Although token based authentication has been getting more and more traction lately, I'm still quite fond of session authentication. Although in theory token based auth is simpler and more scalable than session based auth, when it comes to supporting the entire auth lifecycle (issuing/verifying/revoking) I believe it ends up being slightly more complicated with pretty much the exact same scalability properties as session based auth. Let's compare how they stack up in more detail.

Session Authentication

Issuing:

  1. Authentication request with credentials is made to the server and verified.
  2. A session is inserted into the database.
  3. The session key is returned to the client.

Verifying:

  1. A request is made to access a secure resource and comes along with a session key.
  2. A query is issued to the database to verify the validity/owner of the session key.

Revoking:

  1. A request to revoke is made to the server for either a specific session or all sessions.
  2. A query is issued to the database to delete the relevant sessions.

Scalability:

All three lifecycle events involve interacting with the database.

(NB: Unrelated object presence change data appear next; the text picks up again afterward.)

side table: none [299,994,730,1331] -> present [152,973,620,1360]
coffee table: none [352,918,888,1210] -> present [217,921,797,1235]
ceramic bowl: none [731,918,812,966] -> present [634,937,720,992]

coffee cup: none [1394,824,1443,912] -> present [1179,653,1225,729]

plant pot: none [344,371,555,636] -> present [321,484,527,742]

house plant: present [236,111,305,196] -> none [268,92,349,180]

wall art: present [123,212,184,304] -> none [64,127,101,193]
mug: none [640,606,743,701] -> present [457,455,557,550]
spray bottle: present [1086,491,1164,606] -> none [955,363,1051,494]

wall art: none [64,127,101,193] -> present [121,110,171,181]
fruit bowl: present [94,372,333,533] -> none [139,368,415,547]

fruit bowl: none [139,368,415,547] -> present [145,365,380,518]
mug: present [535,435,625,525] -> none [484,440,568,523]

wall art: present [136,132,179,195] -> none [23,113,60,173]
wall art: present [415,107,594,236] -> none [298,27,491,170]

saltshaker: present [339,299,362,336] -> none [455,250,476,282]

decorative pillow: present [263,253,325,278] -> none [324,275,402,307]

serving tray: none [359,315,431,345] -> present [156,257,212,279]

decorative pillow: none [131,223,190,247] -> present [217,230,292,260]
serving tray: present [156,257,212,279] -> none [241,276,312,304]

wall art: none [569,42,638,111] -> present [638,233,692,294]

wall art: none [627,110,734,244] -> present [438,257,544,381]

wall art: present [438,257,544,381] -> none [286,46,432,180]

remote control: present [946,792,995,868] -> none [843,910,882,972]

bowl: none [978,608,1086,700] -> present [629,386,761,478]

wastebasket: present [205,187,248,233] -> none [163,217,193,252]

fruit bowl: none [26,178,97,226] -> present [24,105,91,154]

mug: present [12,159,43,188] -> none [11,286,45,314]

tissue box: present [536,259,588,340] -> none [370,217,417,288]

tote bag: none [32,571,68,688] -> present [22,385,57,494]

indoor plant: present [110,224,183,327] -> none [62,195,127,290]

Token Authentication (without revocation)

Issuing:

  1. Authentication request with credentials is made to the server and verified.
  2. A token is created with identity information and passed back to the client.

Verifying:

  1. A request is made to access a secure resource and comes along with a token.
  2. The server decrypts that token to verify the validity/owner of the request.

Revoking:

The argument for doing away with support for revoking tokens is that in practice it's just not that important or commonly used functionality.

Scalability:

Issuing requires a lookup of credentials the same as with session authentication, but no record insertion unlike session authentication. Verification requires no interaction with the database at all! So long as we don't need to support revoking tokens, this seems like a pretty cut and dry win for token authentication. But what happens when you need to support revoking tokens?

Token Authentication (with revoked token blacklist)

There are a couple ways to support revocation with tokens. One could create a blacklist of tokens that are revoked, or one could store a whitelist of valid tokens. Let's start with the revoked token blacklist:

Issuing: Same as without revocation support above.

Verifying:

  1. A request is made to access a secure resource and comes along with a token.
  2. The server checks the token blacklist in the database to verify it hasn't been revoked.
  3. The server decrypts that token to verify the validity/owner of the request.

Revoking:

  1. A request to revoke a token is made to the server.
  2. A query is issued to the database to insert that token into the blacklist.

Scalability:

We've introduced a database lookup in token verification, so we lose most of the scaling benefits of the token based approach. We retain the benefit that sign-ins still don't require database inserts though, unlike session based auth.

Constraints:

One further constraint of the blacklist approach is the inability to revoke all tokens, since we don't know all tokens that might be out there.

Token Authentication (with valid token whitelist)

Issuing::

  1. Authentication request with credentials is made to the server and verified.
  2. A token is created with identity information, then inserted into the database.
  3. The token is returned to the user.

Verifying::

  1. A request is made to access a secure resource and comes along with a token.
  2. The server checks the token whitelist in the database to verify it hasn't been revoked.
  3. The server decrypts that token to verify the validity/owner of the request.

Revoking:

  1. A request to revoke a specific token or all tokens is made to the server.
  2. A query is issued to the database to delete the relvant tokens from the whitelist.

Scalability:

Compared to token authentication without support for revoking tokens, we've added a database insert to the issuing process, and a lookup to the verification process, nullifying any scalability benefit of tokens.

Constraints:

Unlike the blacklist approach, we can revoke all tokens with this approach.